ASSEMBLÉE NATIONALE

24 novembre 2023

 

 

MOTION DE CENSURE

présentée par Mme Mathilde Panot et 77 de ses collègues

 

(déposée en application de l’article 49, alinéa 3, de la Constitution)

Après le projet de loi de programmation des finances publiques, la première partie du projet de loi de finances, la deuxième partie du projet de loi de financement de la sécurité sociale consacrée aux recettes, la deuxième partie du projet de loi de finances, et enfin, la troisième partie du projet de loi de financement de la sécurité sociale relative aux dépenses, la Première Ministre déclenche à nouveau l’article 49 alinéa 3 sur les recettes du budget de la Sécurité sociale. Depuis le début de la XVIe législature, il s’agit du dix-huitième recours à cet outil autoritaire en l’espace de dix-huit mois. Le Gouvernement témoigne de son mépris pour la démocratie parlementaire qu’il fragilise toujours plus. La Sécurité sociale est le plus important budget de dépenses publiques du pays. Nous pourrions attendre que le droit des parlementaires de se prononcer sur ses ressources soit respecté : il n’en sera rien.

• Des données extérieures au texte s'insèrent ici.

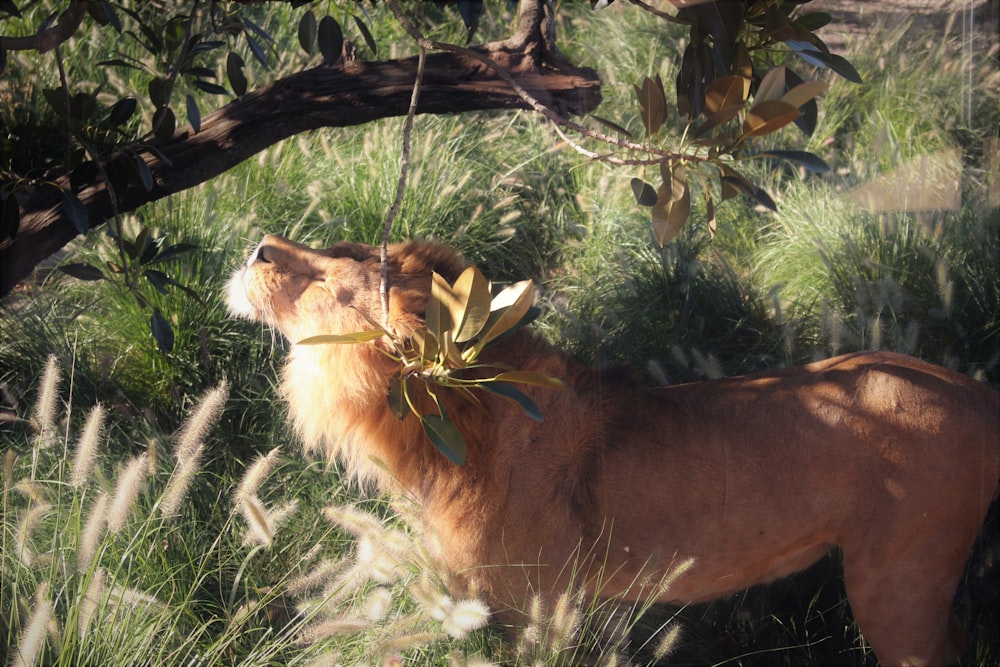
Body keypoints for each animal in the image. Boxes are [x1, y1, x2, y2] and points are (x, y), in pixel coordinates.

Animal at [229, 235, 1000, 667]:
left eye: (331, 272)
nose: (257, 248)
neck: (444, 426)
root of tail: (974, 391)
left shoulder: (535, 604)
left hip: (898, 585)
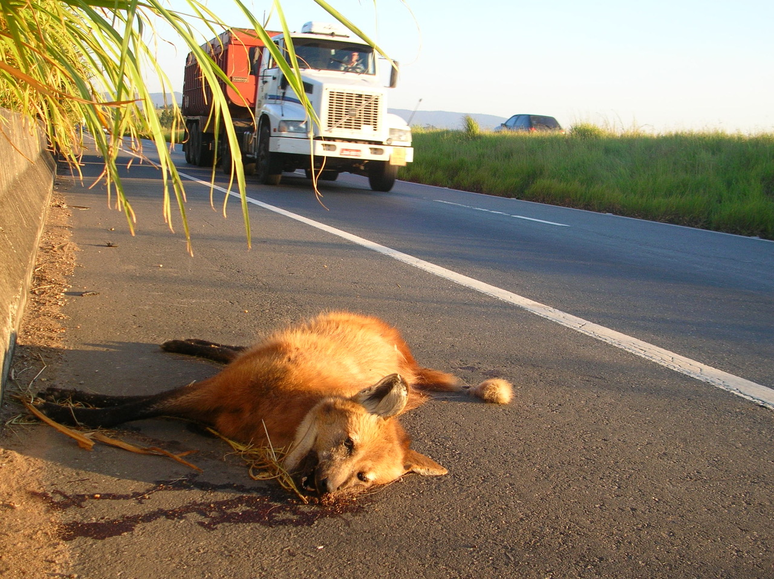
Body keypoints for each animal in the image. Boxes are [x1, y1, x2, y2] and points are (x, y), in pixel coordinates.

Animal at [38, 310, 516, 496]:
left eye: (362, 478)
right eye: (347, 443)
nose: (326, 490)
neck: (277, 406)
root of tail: (404, 351)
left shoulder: (218, 405)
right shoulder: (214, 390)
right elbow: (127, 408)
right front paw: (64, 407)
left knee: (230, 351)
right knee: (230, 351)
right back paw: (184, 343)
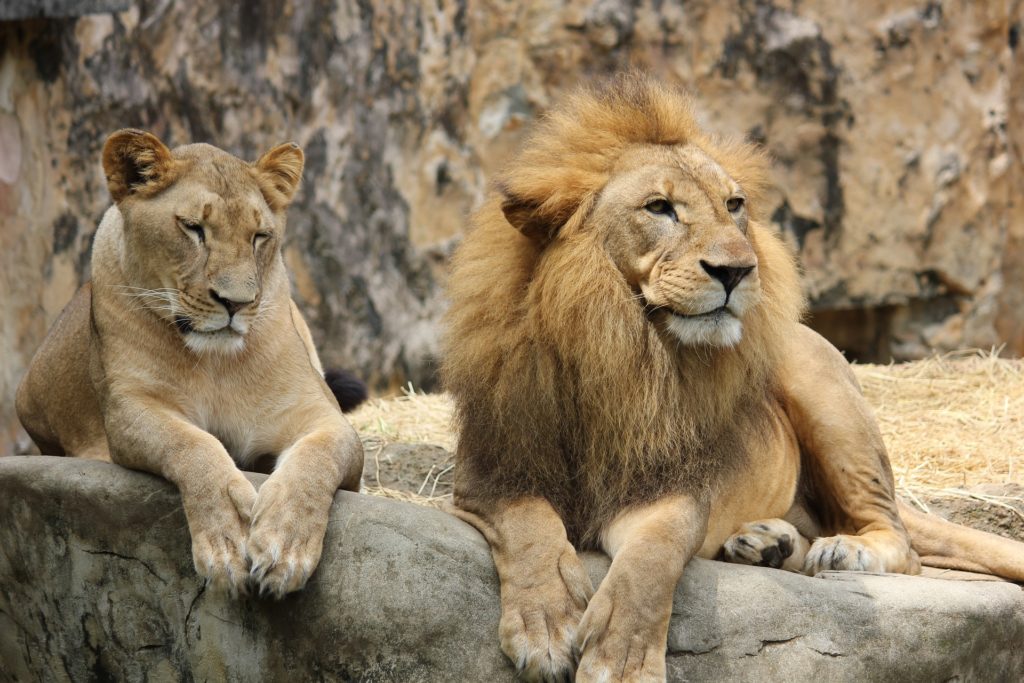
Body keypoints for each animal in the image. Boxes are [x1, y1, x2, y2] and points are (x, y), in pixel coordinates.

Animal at [16, 129, 364, 598]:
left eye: (260, 236)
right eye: (194, 228)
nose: (236, 303)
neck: (216, 363)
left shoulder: (321, 415)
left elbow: (318, 458)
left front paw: (286, 545)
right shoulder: (129, 409)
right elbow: (192, 443)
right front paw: (228, 536)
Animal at [444, 76, 1024, 683]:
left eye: (733, 205)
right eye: (659, 207)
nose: (738, 270)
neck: (621, 350)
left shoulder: (672, 489)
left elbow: (647, 567)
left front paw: (621, 661)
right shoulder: (493, 473)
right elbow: (531, 527)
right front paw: (547, 626)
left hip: (822, 389)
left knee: (900, 540)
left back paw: (843, 550)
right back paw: (767, 543)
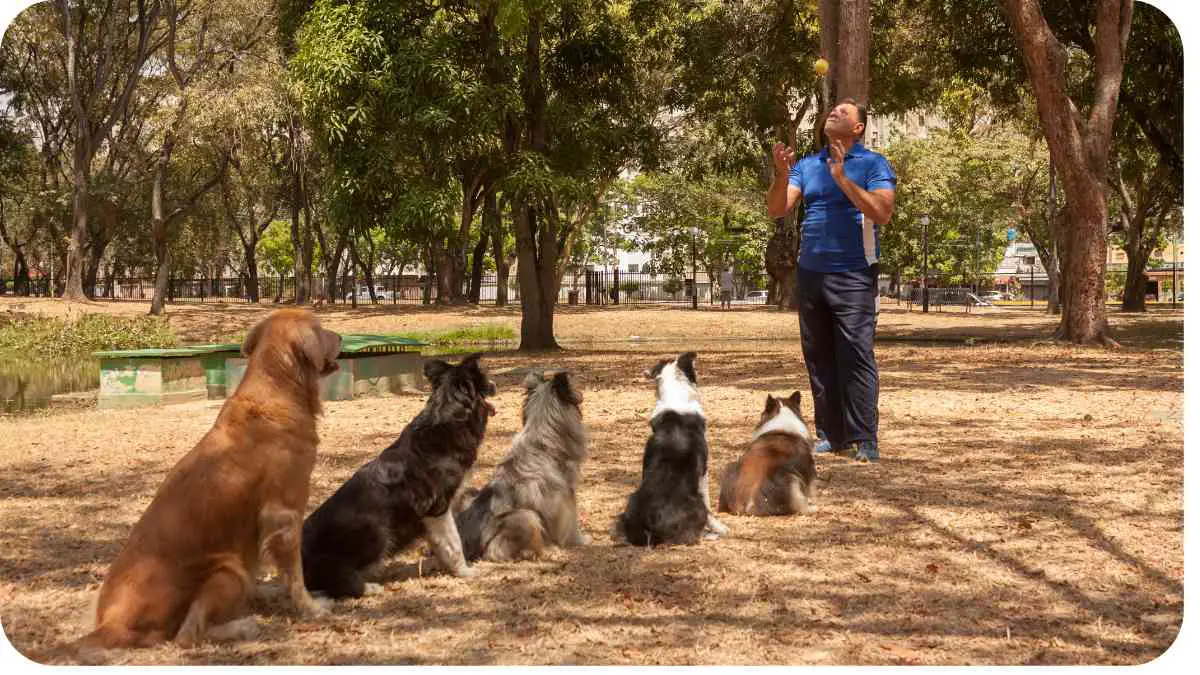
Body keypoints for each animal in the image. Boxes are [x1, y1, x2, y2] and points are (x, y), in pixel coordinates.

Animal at [69, 307, 343, 658]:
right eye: (321, 328)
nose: (342, 337)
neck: (277, 388)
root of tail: (110, 624)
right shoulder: (284, 513)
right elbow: (295, 573)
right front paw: (311, 608)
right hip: (226, 569)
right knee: (186, 636)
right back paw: (244, 625)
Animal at [302, 353, 494, 593]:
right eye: (485, 379)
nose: (494, 384)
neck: (448, 418)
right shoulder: (438, 509)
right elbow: (453, 543)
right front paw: (465, 572)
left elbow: (440, 545)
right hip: (378, 530)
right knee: (334, 578)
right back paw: (368, 587)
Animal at [453, 367, 590, 557]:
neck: (542, 440)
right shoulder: (565, 497)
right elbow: (570, 523)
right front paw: (580, 541)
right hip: (526, 517)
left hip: (469, 493)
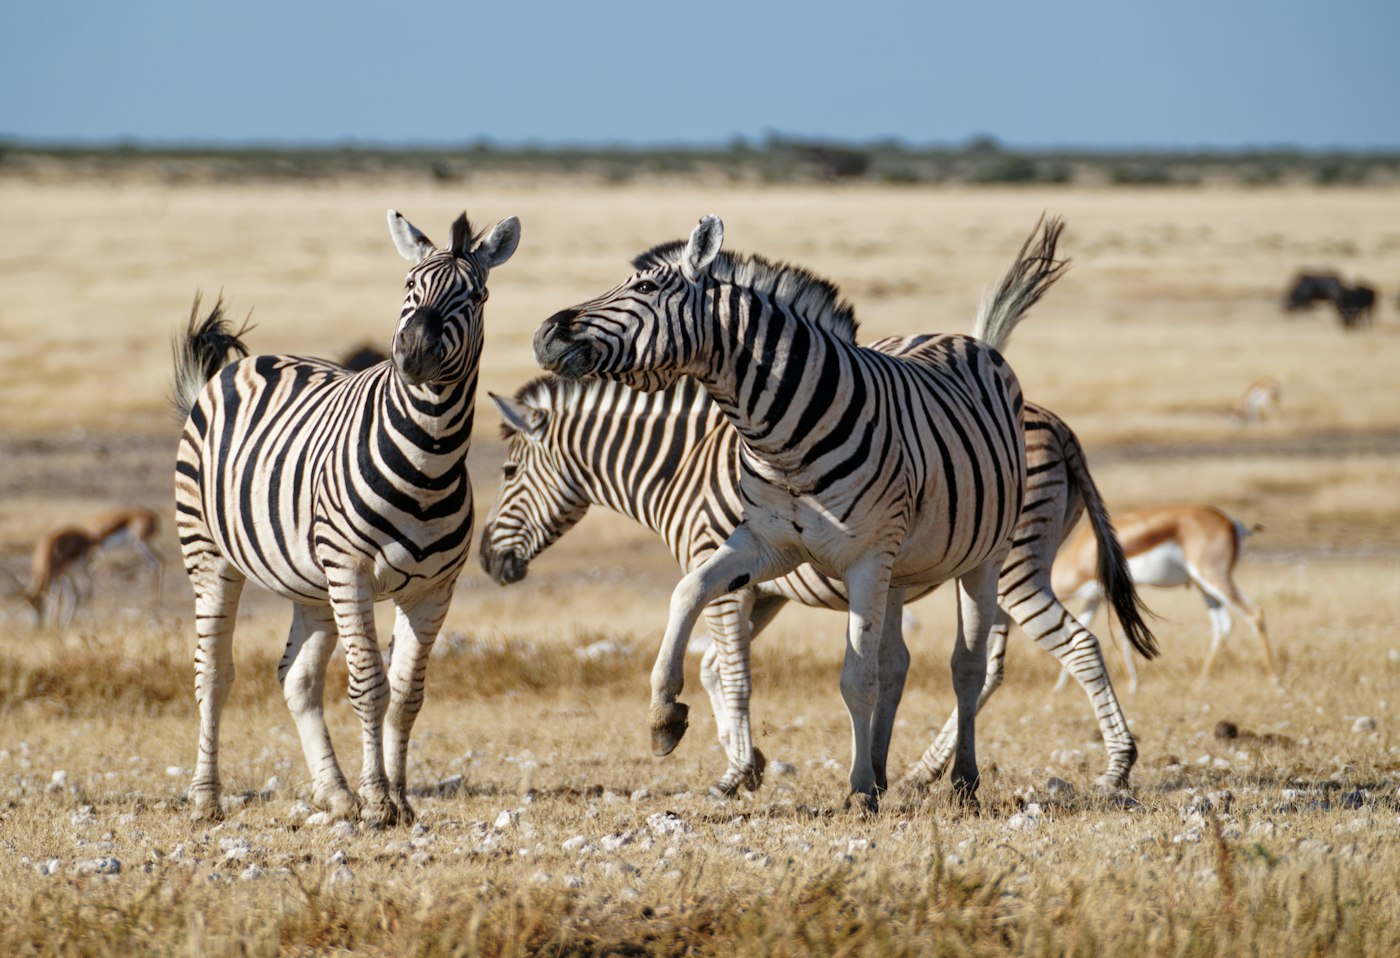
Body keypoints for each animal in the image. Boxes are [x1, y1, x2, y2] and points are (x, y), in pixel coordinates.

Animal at [169, 209, 520, 826]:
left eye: (476, 296)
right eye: (409, 287)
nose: (413, 352)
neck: (429, 463)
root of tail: (240, 366)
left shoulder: (433, 591)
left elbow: (406, 695)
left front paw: (398, 798)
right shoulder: (353, 573)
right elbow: (370, 688)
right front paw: (379, 800)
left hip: (312, 581)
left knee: (298, 679)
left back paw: (333, 792)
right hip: (211, 556)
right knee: (212, 674)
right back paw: (206, 799)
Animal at [480, 379, 1153, 799]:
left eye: (507, 471)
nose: (487, 560)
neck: (680, 464)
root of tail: (1060, 426)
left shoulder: (728, 575)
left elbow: (730, 671)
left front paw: (733, 768)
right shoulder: (763, 588)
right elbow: (715, 668)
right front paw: (744, 763)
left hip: (1011, 566)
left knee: (1078, 645)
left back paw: (1116, 768)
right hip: (996, 568)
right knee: (987, 666)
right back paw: (924, 771)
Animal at [532, 214, 1073, 811]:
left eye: (646, 287)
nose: (544, 334)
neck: (783, 441)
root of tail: (973, 340)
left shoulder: (863, 557)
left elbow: (855, 678)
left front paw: (857, 791)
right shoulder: (764, 544)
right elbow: (688, 591)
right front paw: (664, 716)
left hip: (984, 558)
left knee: (968, 667)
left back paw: (961, 780)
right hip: (899, 570)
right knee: (896, 664)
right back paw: (883, 770)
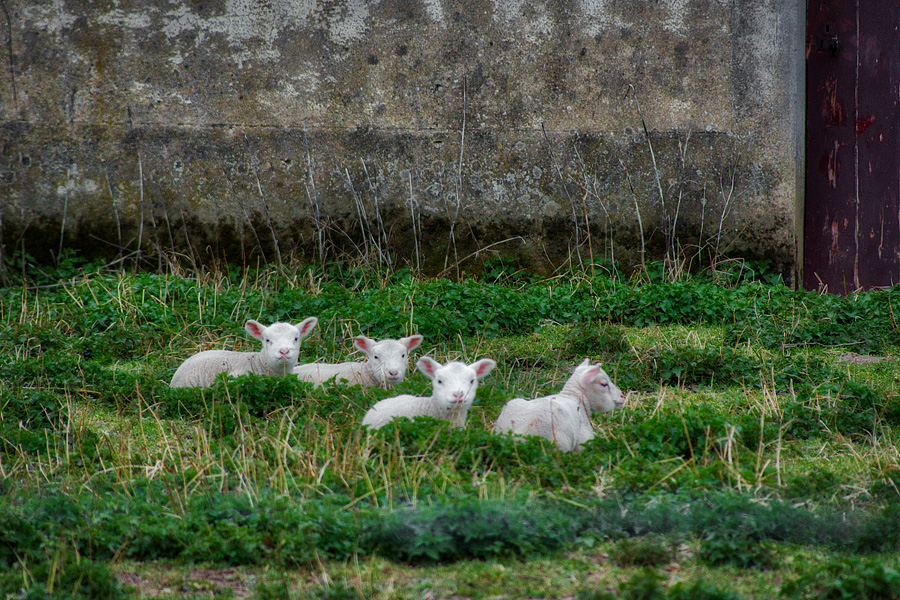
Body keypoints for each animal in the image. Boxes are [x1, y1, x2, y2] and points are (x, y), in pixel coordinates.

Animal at [493, 359, 625, 452]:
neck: (574, 397)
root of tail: (519, 437)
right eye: (603, 384)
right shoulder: (583, 438)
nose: (622, 396)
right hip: (560, 443)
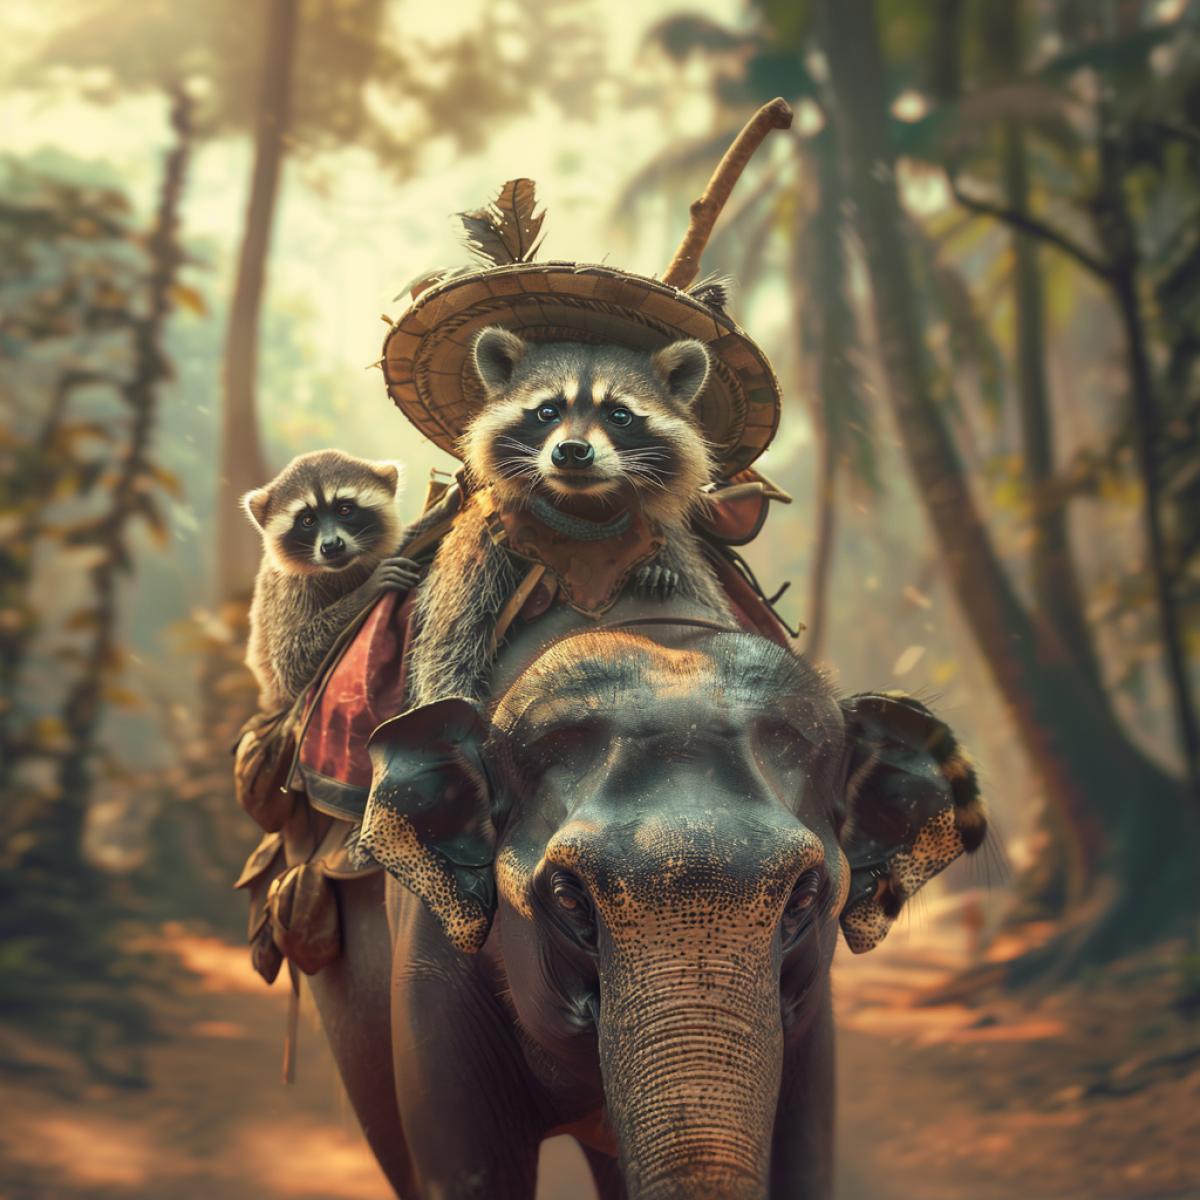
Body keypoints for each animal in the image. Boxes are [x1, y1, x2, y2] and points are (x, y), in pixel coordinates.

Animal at [242, 449, 421, 712]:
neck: (340, 569)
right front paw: (364, 591)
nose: (332, 545)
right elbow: (291, 665)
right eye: (307, 521)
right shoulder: (287, 591)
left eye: (344, 510)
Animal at [407, 327, 735, 707]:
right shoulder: (480, 542)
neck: (583, 509)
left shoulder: (673, 542)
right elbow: (449, 648)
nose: (573, 451)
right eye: (547, 411)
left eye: (619, 415)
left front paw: (656, 575)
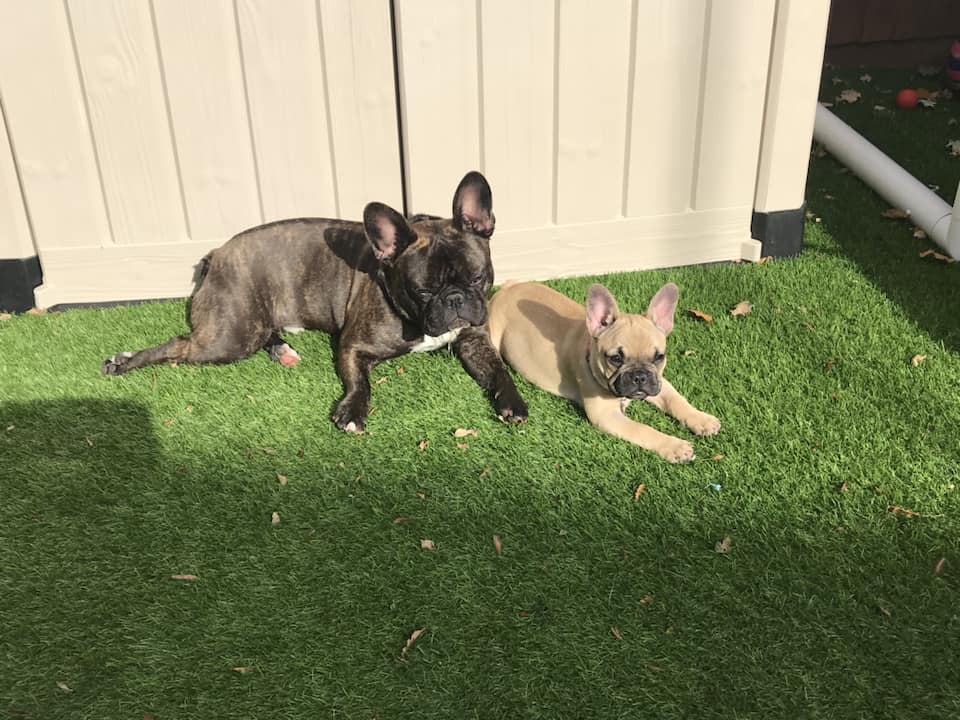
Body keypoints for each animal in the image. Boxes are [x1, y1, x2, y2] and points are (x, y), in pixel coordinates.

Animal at [492, 282, 716, 462]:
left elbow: (676, 400)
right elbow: (642, 429)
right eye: (616, 358)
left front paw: (701, 419)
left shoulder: (659, 383)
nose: (640, 376)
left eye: (658, 357)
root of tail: (508, 287)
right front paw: (674, 446)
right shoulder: (605, 415)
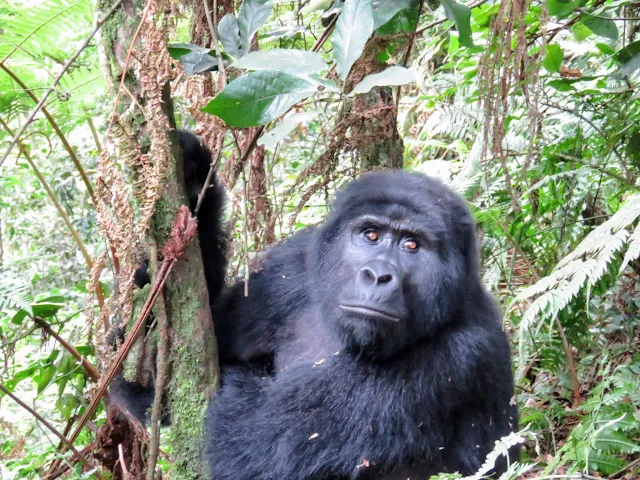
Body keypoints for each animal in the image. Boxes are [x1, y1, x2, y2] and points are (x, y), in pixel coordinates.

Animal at [114, 132, 520, 480]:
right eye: (370, 235)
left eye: (411, 246)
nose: (378, 275)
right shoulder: (292, 268)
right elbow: (187, 357)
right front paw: (193, 179)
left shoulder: (463, 354)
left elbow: (248, 444)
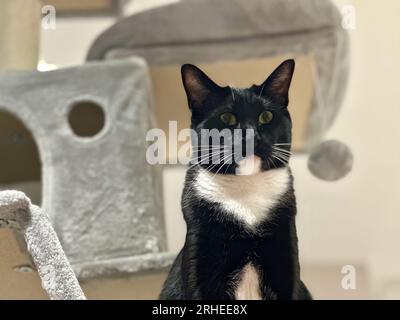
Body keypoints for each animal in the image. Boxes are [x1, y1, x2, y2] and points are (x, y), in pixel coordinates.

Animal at [160, 59, 312, 300]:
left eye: (266, 116)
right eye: (227, 118)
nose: (251, 136)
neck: (246, 191)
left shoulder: (287, 256)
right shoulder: (199, 254)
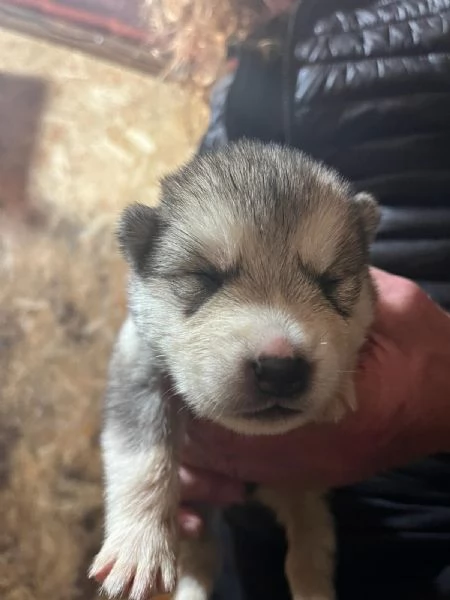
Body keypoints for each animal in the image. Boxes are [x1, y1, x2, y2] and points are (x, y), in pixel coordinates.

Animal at [89, 142, 378, 600]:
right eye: (205, 276)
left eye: (331, 281)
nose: (280, 369)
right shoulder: (136, 366)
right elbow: (142, 457)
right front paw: (139, 546)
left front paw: (337, 390)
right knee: (203, 557)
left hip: (298, 490)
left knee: (311, 541)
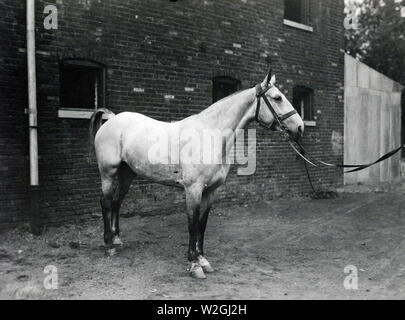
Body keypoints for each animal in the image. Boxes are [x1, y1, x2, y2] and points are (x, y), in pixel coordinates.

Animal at [89, 70, 304, 278]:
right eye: (277, 98)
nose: (300, 127)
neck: (210, 135)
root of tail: (112, 119)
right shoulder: (193, 189)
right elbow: (192, 224)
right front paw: (193, 264)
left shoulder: (211, 191)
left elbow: (202, 224)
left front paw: (203, 260)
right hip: (108, 172)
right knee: (106, 202)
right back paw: (108, 244)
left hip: (127, 173)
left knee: (117, 201)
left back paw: (117, 239)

Budget de renoncement porté par un Gouvernement minoritaire, le projet de loi de financement a été rejeté par les parlementaires en commission des Affaires sociales de l’Assemblée nationale le 20 octobre dernier, ce qui constituait une première historique. Le Gouvernement balaye d’un revers de main les modifications signicatives du texte votées au Sénat, qui a supprimé la réforme du prélèvement social des micro-entrepreneurs et des plateformes (article 6), limité la contribution de l’Agirc-Arrco au régime général à la stricte compensation des régimes spéciaux (article 9), supprimé la possibilité de réduire par arrêté, dès 2023 et sans plafonnement, limité la compensation à l’Unédic du dispositif de réduction dégressive des contributions patronales d’assurance chômage (article 10), rejeté l’objectif national des dépenses d’assurance maladie pour 2024.

Au-delà du Parlement, l’ensemble des acteurs institutionnels de la protection sociale, des fédérations de soignants, d’associations de patients et de la mutualité a fait savoir son opposition au texte, dénonçant des hypothèses budgétaires insuffisantes et une gestion de court terme.

L’obstination du Gouvernement à ne pas compenser le coût de l’inflation met en péril les établissements de santé et les Ehpads. La gestion par la pénurie dégrade les prises en charge, met en danger les patients et les soignants, à l’hôpital comme en ville. Plus d’un Français sur trois a déjà renoncé à des soins. Une politique raisonnable et responsable voudrait que le financement de la Sécurité sociale soit établi pour répondre aux besoins. Ce texte de rigueur fait exactement l’inverse. Il opère d’abord une sélection à la baisse des besoins qui pourront être satisfaits. Il organise aussi la dégradation de l’offre de soins. En cela il est fondamentalement déraisonnable et irresponsable.

La présidence de la Caisse nationale d’assurance maladie a déploré « l’absence d’association de la démocratie sociale ». En ignorant les instances de la démocratie sociale et en contournant le Parlement, le Gouvernement trahit la raison d’être de notre modèle de protection sociale. Pour toutes ces raisons, face à ce Gouvernement irresponsable, et conformément à l’article 49 alinéa 3 de la Constitution et aux articles 153 et suivants du règlement de l’Assemblée nationale, nous, députées et députés, déposons la présente motion de censure.